What is required
Look through the entries below and count the lines with the word "Russian" in them; give only the number.

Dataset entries
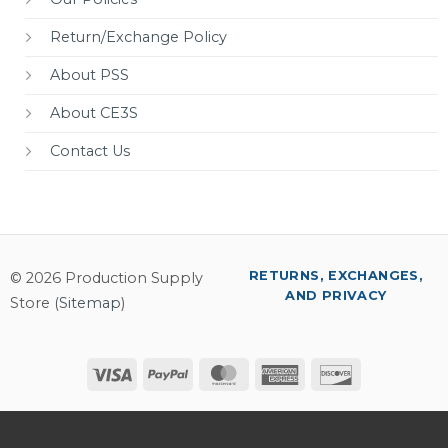
Return/Exchange Policy
About PSS
About CE3S
Contact Us
RETURNS, EXCHANGES,
© 2026 Production Supply
AND PRIVACY
Store (
Sitemap
)
Visa
PayPal
MasterCard
American
Discover
Express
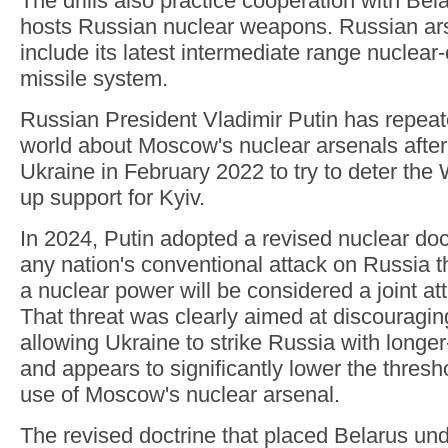
The drills also practice cooperation with Bela
hosts Russian nuclear weapons. Russian ars
include its latest intermediate range nuclea
missile system.
Russian President Vladimir Putin has repea
world about Moscow's nuclear arsenals after
Ukraine in February 2022 to try to deter the
up support for Kyiv.
In 2024, Putin adopted a revised nuclear doct
any nation's conventional attack on Russia t
a nuclear power will be considered a joint at
That threat was clearly aimed at discouragi
allowing Ukraine to strike Russia with long
and appears to significantly lower the thresh
use of Moscow's nuclear arsenal.
The revised doctrine that placed Belarus un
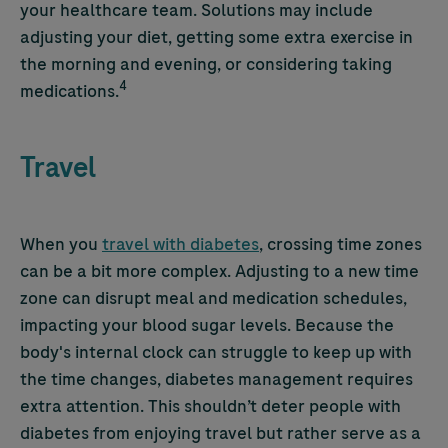
your healthcare team. Solutions may include
adjusting your diet, getting some extra exercise in
the morning and evening, or considering taking
4
medications.
Travel
When you
travel with diabetes
, crossing time zones
can be a bit more complex. Adjusting to a new time
zone can disrupt meal and medication schedules,
impacting your blood sugar levels. Because the
body's internal clock can struggle to keep up with
the time changes, diabetes management requires
extra attention. This shouldn’t deter people with
diabetes from enjoying travel but rather serve as a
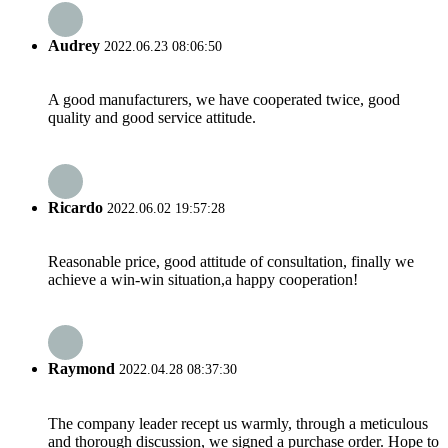
Audrey
2022.06.23 08:06:50
A good manufacturers, we have cooperated twice, good
quality and good service attitude.
Ricardo
2022.06.02 19:57:28
Reasonable price, good attitude of consultation, finally we
achieve a win-win situation,a happy cooperation!
Raymond
2022.04.28 08:37:30
The company leader recept us warmly, through a meticulous
and thorough discussion, we signed a purchase order. Hope to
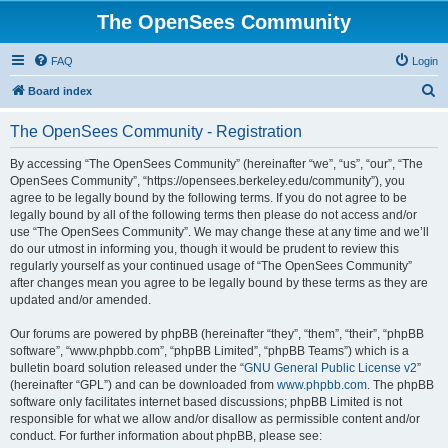
The OpenSees Community
FAQ
Login
S
Board index
e
The OpenSees Community - Registration
a
r
By accessing “The OpenSees Community” (hereinafter “we”, “us”, “our”, “The
OpenSees Community”, “https://opensees.berkeley.edu/community”), you
c
agree to be legally bound by the following terms. If you do not agree to be
h
legally bound by all of the following terms then please do not access and/or
use “The OpenSees Community”. We may change these at any time and we’ll
do our utmost in informing you, though it would be prudent to review this
regularly yourself as your continued usage of “The OpenSees Community”
after changes mean you agree to be legally bound by these terms as they are
updated and/or amended.
Our forums are powered by phpBB (hereinafter “they”, “them”, “their”, “phpBB
software”, “www.phpbb.com”, “phpBB Limited”, “phpBB Teams”) which is a
bulletin board solution released under the “
GNU General Public License v2
”
(hereinafter “GPL”) and can be downloaded from
www.phpbb.com
. The phpBB
software only facilitates internet based discussions; phpBB Limited is not
responsible for what we allow and/or disallow as permissible content and/or
conduct. For further information about phpBB, please see:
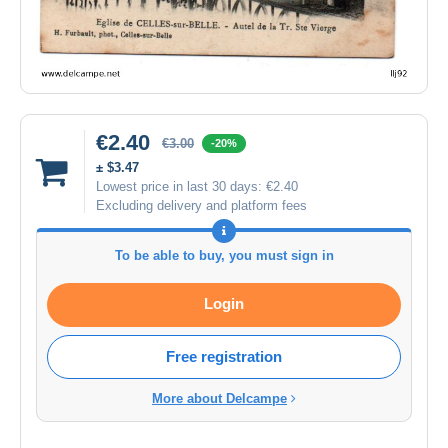
€2.40
€3.00
-20%
± $3.47
Lowest price in last 30 days:
€2.40
Excluding delivery and platform fees
To be able to buy, you must sign in
Login
Free registration
More about Delcampe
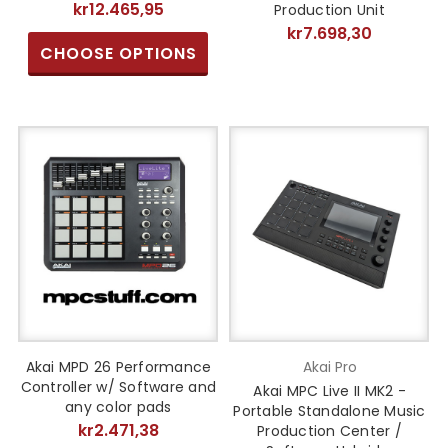
kr12.465,95
Production Unit
kr7.698,30
CHOOSE OPTIONS
Akai MPD 26 Performance
Akai Pro
Controller w/ Software and
Akai MPC Live II MK2 -
any color pads
Portable Standalone Music
kr2.471,38
Production Center /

The answer
2